### WHAT YOU HAVE TO DO
The expected result is the segment of the entries that begins with the line containing "υνατό γκολ στη Χαλκίδα!" and ends with the last line, copied verbatim.

### EXERCISE DATA

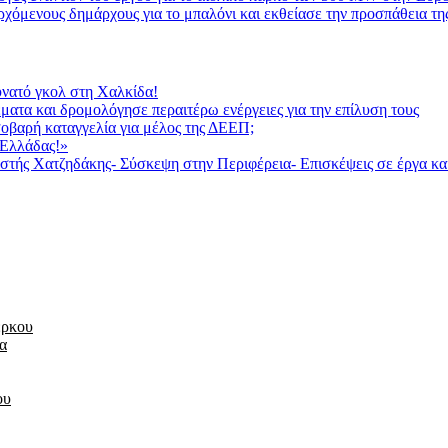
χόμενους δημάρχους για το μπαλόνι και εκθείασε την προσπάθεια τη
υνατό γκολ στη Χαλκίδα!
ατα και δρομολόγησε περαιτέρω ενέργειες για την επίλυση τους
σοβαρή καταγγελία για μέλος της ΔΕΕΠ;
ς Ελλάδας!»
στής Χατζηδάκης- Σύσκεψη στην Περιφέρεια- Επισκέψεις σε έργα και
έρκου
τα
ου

### COMPLETED EXERCISE
υνατό γκολ στη Χαλκίδα!
ατα και δρομολόγησε περαιτέρω ενέργειες για την επίλυση τους
σοβαρή καταγγελία για μέλος της ΔΕΕΠ;
ς Ελλάδας!»
στής Χατζηδάκης- Σύσκεψη στην Περιφέρεια- Επισκέψεις σε έργα και
έρκου
τα
ου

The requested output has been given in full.